# Man Ass



## PillarofBalance (Dec 29, 2012)




----------



## staxs (Dec 29, 2012)

*Re: So Sexy*

I just want to get my tongue and mouth all up in that thing !


----------



## Tilltheend (Dec 29, 2012)

*Re: So Sexy*

I want one of those too.


----------



## FreeBirdSam (Dec 29, 2012)

*Re: So Sexy*

I have to admit.     I've never had one


----------



## g0re (Dec 29, 2012)

*Re: So Sexy*

I'm not too big of a mcrib fan,  I'm more of an Anus guy.


----------



## LeanHerm (Dec 29, 2012)

*Re: So Sexy*

I want a mothafuckin mcribb. Actually prob could fuck up like four of them


----------



## mistah187 (Dec 29, 2012)

Oh man I oded on the mcrib first day it came back. Ate three of them. Felt sick for two days. It hurt so good.


----------



## g0re (Dec 29, 2012)

Oh man, the old bait and switch. Good one!!


----------



## IWannaGetBig (Dec 29, 2012)

Uh, WTF...is McRib code for something?


----------



## g0re (Dec 29, 2012)

Wow. Haha POB. Thanks for changing Angus to anus.


----------



## g0re (Dec 29, 2012)

IWannaGetBig said:


> Uh, WTF...is McRib code for something?



Yeah. Its code for man ass.


----------



## staxs (Dec 29, 2012)

* _EXERCISE DETAILS_
Extend the McRib forum thread above, picking up right after its final line.

* _DATA RECORDS_
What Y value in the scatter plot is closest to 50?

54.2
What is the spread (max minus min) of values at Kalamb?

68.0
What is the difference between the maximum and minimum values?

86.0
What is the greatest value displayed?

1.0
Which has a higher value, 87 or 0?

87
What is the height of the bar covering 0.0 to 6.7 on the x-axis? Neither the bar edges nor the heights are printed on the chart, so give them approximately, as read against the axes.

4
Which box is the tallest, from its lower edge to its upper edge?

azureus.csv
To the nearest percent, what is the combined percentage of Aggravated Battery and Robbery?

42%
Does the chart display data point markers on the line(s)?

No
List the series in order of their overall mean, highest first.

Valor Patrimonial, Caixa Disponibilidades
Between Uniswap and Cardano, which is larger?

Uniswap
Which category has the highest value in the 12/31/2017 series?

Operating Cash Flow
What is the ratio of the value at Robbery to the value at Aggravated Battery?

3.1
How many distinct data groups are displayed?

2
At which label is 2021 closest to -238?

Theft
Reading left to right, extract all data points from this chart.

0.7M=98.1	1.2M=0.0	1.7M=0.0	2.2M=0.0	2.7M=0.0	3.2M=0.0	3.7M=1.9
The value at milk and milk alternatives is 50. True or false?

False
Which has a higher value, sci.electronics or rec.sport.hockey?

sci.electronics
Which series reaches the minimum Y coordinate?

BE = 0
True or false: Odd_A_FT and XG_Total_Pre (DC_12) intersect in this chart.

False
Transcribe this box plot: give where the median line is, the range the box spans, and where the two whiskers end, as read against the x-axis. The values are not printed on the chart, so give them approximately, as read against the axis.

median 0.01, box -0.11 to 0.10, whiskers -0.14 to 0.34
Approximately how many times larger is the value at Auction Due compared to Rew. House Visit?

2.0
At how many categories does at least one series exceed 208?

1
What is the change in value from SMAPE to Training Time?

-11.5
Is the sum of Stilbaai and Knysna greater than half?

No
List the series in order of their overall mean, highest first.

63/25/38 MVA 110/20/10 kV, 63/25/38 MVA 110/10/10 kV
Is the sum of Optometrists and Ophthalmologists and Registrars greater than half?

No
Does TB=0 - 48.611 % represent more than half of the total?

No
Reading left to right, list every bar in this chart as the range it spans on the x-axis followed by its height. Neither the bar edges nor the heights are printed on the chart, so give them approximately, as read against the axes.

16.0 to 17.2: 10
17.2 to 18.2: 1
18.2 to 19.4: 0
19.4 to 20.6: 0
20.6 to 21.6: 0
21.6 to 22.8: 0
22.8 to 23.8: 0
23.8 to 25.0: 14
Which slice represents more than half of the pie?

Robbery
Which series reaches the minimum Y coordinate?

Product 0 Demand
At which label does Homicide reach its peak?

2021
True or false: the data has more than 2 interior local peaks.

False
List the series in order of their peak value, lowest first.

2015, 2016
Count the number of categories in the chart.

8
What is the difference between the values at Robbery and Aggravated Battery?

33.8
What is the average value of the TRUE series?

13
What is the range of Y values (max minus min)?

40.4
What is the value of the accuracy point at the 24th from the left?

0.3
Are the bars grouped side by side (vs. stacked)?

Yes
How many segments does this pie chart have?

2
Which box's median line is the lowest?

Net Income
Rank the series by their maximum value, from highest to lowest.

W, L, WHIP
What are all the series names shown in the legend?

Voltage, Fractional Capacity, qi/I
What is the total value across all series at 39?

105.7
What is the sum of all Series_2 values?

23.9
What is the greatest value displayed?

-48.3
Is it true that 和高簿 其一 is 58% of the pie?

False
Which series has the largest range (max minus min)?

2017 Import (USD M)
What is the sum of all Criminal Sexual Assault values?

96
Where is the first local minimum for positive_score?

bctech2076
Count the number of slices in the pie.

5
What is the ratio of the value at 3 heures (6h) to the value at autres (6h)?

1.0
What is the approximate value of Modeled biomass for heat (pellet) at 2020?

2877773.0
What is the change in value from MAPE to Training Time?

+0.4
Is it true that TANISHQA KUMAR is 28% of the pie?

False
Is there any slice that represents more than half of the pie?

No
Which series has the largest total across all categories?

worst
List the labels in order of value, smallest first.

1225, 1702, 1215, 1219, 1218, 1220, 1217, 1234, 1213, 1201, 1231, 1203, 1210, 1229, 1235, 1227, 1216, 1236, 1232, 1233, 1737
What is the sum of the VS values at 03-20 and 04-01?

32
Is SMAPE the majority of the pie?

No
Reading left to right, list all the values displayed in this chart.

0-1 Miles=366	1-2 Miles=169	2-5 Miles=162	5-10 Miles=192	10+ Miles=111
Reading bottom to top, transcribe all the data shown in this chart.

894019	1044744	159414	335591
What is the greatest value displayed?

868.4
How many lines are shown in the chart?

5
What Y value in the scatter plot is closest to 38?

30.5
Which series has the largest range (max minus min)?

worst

* _ANSWER TO THE PROBLEM_
Awesome POB you took my MCRIB away !


----------



## SFGiants (Dec 29, 2012)

You guys got burned! =))


----------



## SFGiants (Dec 29, 2012)

Ted's says your all a bunch of McFags.


----------



## FreeBirdSam (Dec 29, 2012)

dammit POB   you got me


----------



## getgains (Dec 29, 2012)

fuk saaaaaaaaaaaaaaaaaakkkkkkkkkkkeeeeees but seriously nice ass homo


----------



## g0re (Dec 29, 2012)

I don't know who's gayer. The guys responding to the man ass. Or the guy who actually googled a picture of a mans ass????


----------



## Tilltheend (Dec 29, 2012)

Thats disgusting!


----------



## Spongy (Dec 29, 2012)

I'm assuming there was a picture there of something other than man ass when this thread was posted?


----------



## LeanHerm (Dec 29, 2012)

*Re: So Sexy*



samcooke said:


> I have to admit.     I've never had one



Well you'll never know how good they are until you try one. Lmao.


----------



## PillarofBalance (Dec 29, 2012)

Spongy said:


> I'm assuming there was a picture there of something other than man ass when this thread was posted?



Spongy I am the greatest troll to have lived. I used my moderating ninja skills for evil today.


----------



## Georgia (Dec 29, 2012)

Mods delete this thread and everyone in it!


----------



## LeanHerm (Dec 29, 2012)

PillarofBalance said:


> Spongy I am the greatest troll to have lived. I used my moderating ninja skills for evil today.



Being staff does not give you the right to play jokes cause you can. On another hand it's funny and your bday so I will allow this and will not make a big deal about this. Maybe tomorrow I will. Lmao. Grow up pillar!!


----------



## Georgia (Dec 29, 2012)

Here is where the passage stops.